Over time, manufacturing ceded its place to services. In Britain, the birthplace of the Industrial Revolution, manufacturing’s share of employment peaked at around 45% before World War I and then fell to just above 30%, where it hovered until the early 1970’s, when it began a precipitous decline. Manufacturing now accounts for slightly less than 10% of the workforce.

 

All other rich economies have gone through a similar cycle of industrialization followed by deindustrialization. In the United States, manufacturing employed less than 3% of the labor force in the early nineteenth century. After reaching 25-27% in the middle third of the twentieth century, deindustrialization set in, with manufacturing absorbing less than 10% of the labor force in recent years.

 

In Sweden, employment in manufacturing peaked at 33% in the mid-1960’s, before falling to the low teens. Even in Germany, often regarded as the strongest manufacturing economy in the developed world, manufacturing employment peaked around 1970, at close to 40%, and has been steadily declining ever since. As Harvard University’s Robert Lawrence has argued, deindustrialization is common and predates the recent wave of economic globalization.

 

Only a few developing countries, typically in East Asia, have been able to emulate this pattern. Thanks to export markets, South Korea industrialized exceptionally rapidly. With manufacturing’s share of employment rising from the low single digits in the 1950’s to a high of 28% in 1989 (it has since fallen by ten percentage points), South Korea underwent in three decades a transformation that took a century or longer in the early industrializers.

 

But the developing world’s pattern of industrialization has been different.

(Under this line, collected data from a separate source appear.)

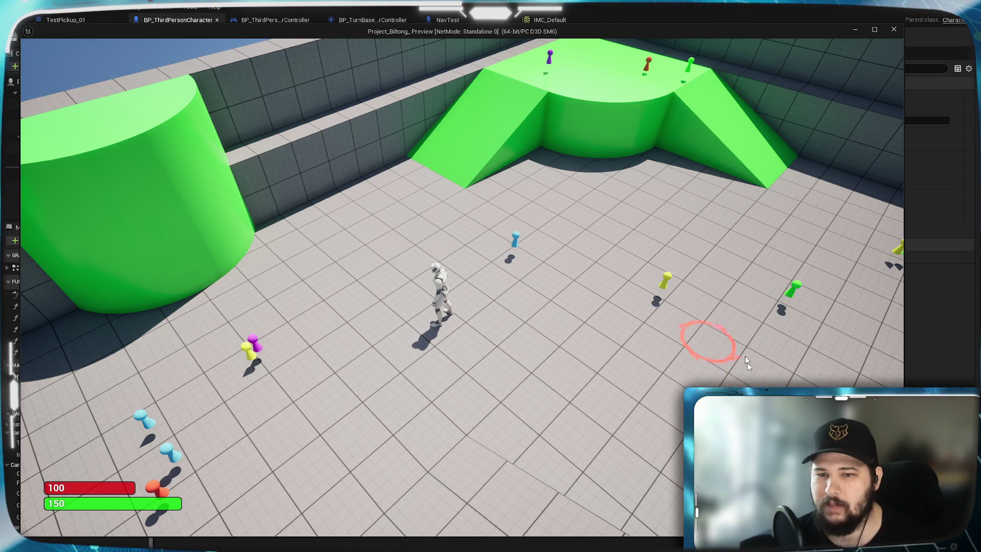
{"action": "left_click", "coordinate": [730, 374]}
{"action": "key", "text": "i"}
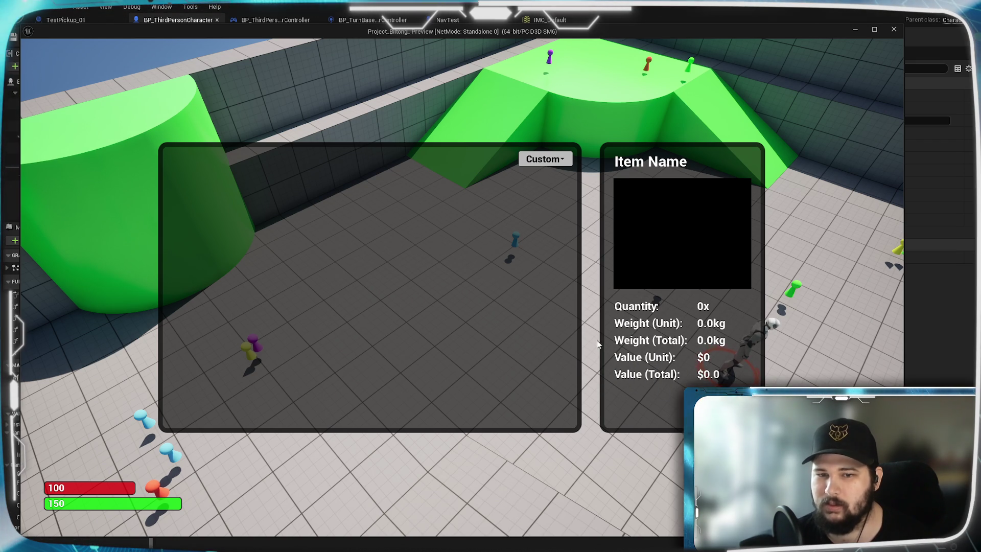
{"action": "key", "text": "i"}
{"action": "key", "text": "i"}
{"action": "key", "text": "i"}
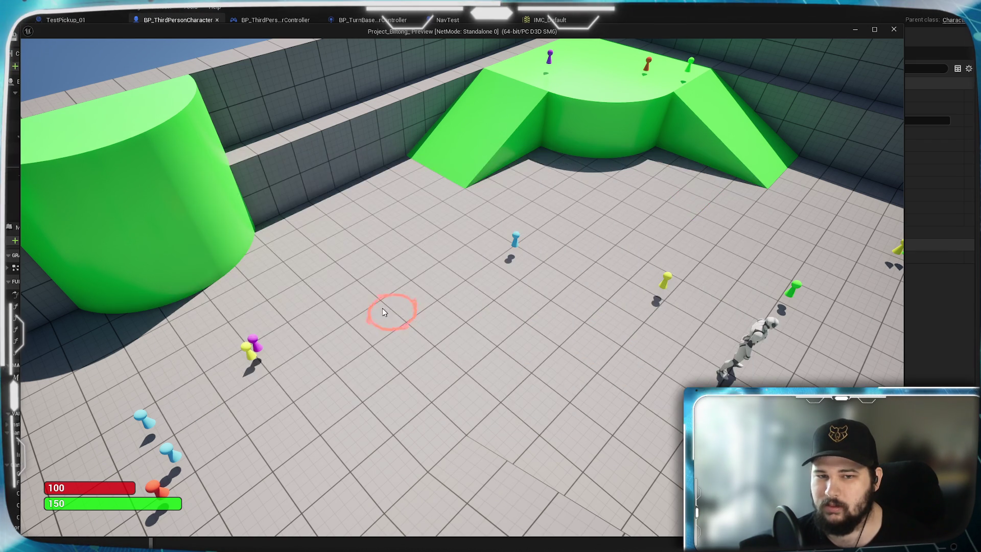
{"action": "left_click", "coordinate": [367, 304]}
{"action": "key", "text": "i"}
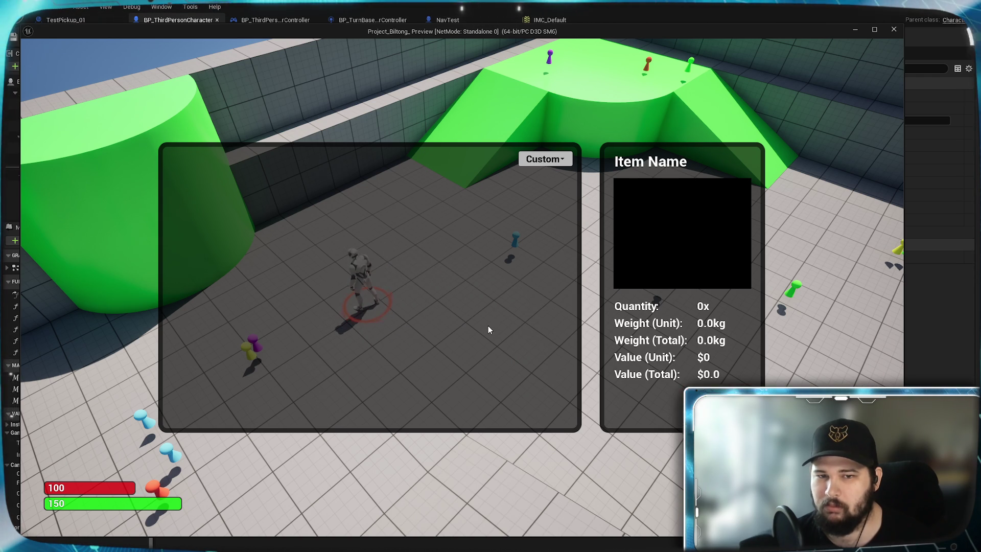
{"action": "key", "text": "i"}
{"action": "left_click", "coordinate": [677, 343]}
{"action": "key", "text": "i"}
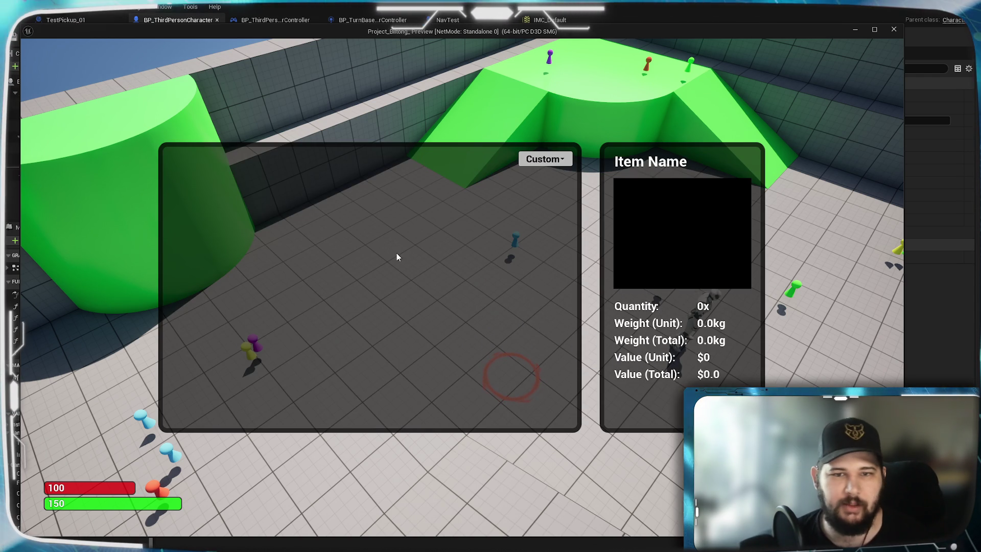
{"action": "key", "text": "i"}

Not only has the process been slow, but deindustrialization has begun to set in much sooner.

 

Consider Brazil and India, two emerging economies that have done comparatively well in the last decade or so. In Brazil, manufacturing’s share of employment barely budged from 1950 to 1980, rising from 12% to 15%. Since the late 1980’s, Brazil has begun to deindustrialize, a process which recent growth has done little to stop or reverse. India presents an even more striking case: Manufacturing employment there peaked at a meager 13% in 2002, and has since trended down.